Most people seem to find my skepticism unfathomable and depressing if taken seriously. However, as Morris’ discussion points out, the attitude you have is something you choose. I think that this is one of the attractive intellectual elements of buddhist thought. I am an optimist, but I really have no rational basis for this attitude.

This blog morphed out of an e-mail discussion with some friends on the issues of the day.  I found, of course, that I am basically a liberal. But I have my conservative sides. Anyone who is on the left must acknowledge the mistakes of past progressive intellectuals, and their incredible hubris, on thinking they had figured it out. But they ended up supporting Stalin, a monster. Here is a favorite part of a poem from Yeats called Slouching Toward Bethlehem. The future may be as dark as anything you can imagine.

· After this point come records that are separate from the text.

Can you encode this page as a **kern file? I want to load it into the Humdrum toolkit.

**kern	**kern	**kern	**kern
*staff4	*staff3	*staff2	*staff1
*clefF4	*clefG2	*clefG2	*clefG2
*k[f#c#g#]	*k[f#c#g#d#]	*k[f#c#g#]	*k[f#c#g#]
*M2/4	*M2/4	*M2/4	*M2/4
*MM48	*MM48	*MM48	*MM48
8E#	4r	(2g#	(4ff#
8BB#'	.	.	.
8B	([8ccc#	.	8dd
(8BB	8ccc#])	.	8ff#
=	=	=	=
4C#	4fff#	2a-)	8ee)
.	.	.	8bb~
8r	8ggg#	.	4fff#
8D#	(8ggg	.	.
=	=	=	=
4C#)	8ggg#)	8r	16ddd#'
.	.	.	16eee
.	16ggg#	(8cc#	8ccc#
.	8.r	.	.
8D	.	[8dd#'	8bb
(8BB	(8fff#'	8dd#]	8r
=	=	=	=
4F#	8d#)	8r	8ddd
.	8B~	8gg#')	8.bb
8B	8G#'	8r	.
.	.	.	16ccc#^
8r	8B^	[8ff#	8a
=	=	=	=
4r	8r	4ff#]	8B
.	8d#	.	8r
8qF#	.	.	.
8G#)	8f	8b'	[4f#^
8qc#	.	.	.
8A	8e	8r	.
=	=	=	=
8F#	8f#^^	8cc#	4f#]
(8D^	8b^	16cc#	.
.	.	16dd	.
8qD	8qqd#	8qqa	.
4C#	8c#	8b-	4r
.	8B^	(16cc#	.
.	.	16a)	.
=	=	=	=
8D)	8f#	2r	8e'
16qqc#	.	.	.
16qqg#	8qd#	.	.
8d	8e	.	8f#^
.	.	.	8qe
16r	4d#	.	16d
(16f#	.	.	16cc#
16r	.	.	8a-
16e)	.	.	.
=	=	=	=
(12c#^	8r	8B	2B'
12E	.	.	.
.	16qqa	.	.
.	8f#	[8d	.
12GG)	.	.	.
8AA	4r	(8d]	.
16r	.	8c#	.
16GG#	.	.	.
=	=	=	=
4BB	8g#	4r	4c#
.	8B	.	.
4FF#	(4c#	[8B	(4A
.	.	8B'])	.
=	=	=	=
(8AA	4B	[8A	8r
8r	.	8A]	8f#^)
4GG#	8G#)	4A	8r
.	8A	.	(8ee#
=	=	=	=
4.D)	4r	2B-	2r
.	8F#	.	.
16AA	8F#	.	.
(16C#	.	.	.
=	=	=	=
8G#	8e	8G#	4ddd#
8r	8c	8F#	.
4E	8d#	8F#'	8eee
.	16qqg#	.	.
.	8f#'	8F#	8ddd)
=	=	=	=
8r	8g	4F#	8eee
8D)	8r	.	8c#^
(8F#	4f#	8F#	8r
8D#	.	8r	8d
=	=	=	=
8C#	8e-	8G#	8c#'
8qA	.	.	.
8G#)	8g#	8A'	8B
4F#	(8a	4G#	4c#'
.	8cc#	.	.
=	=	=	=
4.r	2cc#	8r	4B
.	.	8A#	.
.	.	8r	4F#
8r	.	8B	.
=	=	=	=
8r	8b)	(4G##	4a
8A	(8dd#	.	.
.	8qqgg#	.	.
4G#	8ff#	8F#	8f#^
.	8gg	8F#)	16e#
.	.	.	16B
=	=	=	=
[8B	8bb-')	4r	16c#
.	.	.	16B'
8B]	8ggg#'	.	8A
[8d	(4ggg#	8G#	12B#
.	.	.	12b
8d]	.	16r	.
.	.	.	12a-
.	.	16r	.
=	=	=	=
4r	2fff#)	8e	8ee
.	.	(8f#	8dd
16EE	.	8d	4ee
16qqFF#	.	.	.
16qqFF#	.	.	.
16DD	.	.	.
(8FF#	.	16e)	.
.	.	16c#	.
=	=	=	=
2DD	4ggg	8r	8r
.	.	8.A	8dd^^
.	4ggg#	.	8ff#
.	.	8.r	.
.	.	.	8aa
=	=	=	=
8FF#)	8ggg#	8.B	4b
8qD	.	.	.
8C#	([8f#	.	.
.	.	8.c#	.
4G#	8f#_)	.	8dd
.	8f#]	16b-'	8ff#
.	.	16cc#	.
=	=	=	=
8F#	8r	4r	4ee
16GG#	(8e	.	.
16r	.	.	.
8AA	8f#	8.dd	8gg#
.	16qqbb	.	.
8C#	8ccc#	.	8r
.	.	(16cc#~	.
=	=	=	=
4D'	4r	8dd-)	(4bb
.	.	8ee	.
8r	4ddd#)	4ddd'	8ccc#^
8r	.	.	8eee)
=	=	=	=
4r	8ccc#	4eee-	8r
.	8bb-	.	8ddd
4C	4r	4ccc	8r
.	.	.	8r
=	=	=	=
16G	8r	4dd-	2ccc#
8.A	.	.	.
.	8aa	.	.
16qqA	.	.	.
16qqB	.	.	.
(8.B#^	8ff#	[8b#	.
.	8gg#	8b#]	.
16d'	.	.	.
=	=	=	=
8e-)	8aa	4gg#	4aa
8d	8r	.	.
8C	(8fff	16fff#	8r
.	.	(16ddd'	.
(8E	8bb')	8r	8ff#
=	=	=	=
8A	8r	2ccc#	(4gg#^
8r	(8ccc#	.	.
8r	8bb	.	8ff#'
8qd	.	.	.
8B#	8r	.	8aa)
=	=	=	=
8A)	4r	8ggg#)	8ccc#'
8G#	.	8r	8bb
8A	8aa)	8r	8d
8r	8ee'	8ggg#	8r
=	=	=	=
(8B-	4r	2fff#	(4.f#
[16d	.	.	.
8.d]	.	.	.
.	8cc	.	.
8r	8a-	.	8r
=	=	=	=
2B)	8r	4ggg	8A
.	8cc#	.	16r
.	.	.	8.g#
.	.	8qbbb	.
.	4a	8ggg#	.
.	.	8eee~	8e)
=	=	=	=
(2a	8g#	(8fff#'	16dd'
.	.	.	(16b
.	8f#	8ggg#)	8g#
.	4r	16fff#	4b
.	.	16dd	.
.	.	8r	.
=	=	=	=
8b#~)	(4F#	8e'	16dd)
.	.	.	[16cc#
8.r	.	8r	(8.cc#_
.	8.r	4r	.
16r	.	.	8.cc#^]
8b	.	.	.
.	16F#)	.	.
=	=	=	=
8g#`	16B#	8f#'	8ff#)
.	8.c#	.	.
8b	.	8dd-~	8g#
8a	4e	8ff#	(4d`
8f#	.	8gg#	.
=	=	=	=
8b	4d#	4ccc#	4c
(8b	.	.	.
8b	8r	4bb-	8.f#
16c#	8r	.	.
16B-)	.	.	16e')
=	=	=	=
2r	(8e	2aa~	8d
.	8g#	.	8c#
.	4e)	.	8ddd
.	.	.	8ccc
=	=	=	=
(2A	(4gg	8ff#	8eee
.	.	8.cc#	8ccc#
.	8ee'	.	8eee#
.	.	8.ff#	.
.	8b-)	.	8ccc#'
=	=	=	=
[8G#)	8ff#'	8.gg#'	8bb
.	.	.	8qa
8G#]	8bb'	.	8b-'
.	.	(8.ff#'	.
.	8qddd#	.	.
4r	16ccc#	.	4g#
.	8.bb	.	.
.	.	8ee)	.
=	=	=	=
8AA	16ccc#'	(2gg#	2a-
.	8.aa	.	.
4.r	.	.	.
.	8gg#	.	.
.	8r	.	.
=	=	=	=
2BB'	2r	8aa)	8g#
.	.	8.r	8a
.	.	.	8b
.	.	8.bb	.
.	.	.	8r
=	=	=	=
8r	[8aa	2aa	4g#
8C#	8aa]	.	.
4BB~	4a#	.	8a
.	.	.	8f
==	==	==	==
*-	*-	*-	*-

TURNING and turning in the widening gyre

The falcon cannot hear the falconer;

Things fall apart; the centre cannot hold;

Mere anarchy is loosed upon the world,

The blood-dimmed tide is loosed, and everywhere

The ceremony of innocence is drowned;

The best lack all conviction, while the worst

Are full of passionate intensity.



Surely some revelation is at hand;

Surely the Second Coming is at hand.

The Second Coming! Hardly are those words out

When a vast image out of Spiritus Mundi

Troubles my sight: somewhere in sands of the desert

A shape with lion body and the head of a man,

A gaze blank and pitiless as the sun,

Is moving its slow thighs, while all about it

Reel shadows of the indignant desert birds.

The darkness drops again; but now I know

That twenty centuries of stony sleep

Were vexed to nightmare by a rocking cradle,

And what rough beast, its hour come round at last,

Slouches towards Bethlehem to be born?